◆ **Problem details**
Only one stretch of the data is wanted: the line containing "beige backpack [371,298,409,345]", the line containing "none -> globe [263,172,300,210]", and every line between them, copied exactly.

◆ **Supplied data**
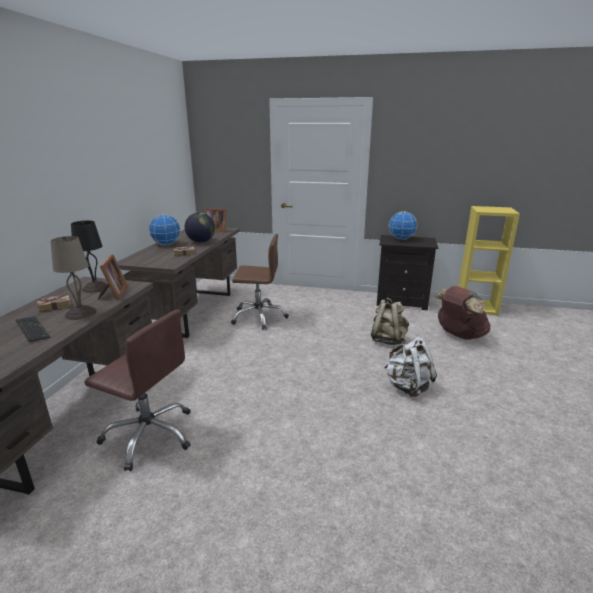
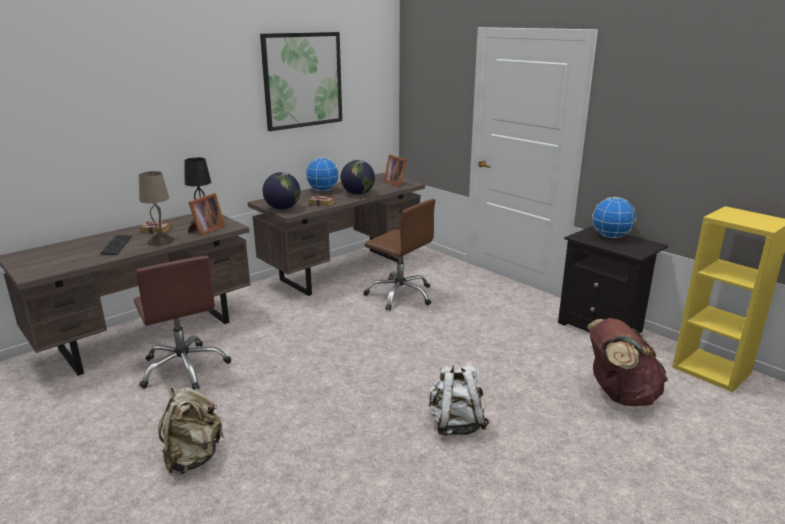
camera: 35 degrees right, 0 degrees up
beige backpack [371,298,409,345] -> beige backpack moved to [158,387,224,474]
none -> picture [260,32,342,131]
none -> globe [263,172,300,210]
--
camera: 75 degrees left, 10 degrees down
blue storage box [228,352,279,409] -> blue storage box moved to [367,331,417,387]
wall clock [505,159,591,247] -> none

◆ **Reply to the task**
beige backpack [371,298,409,345] -> beige backpack moved to [158,387,224,474]
none -> picture [260,32,342,131]
none -> globe [263,172,300,210]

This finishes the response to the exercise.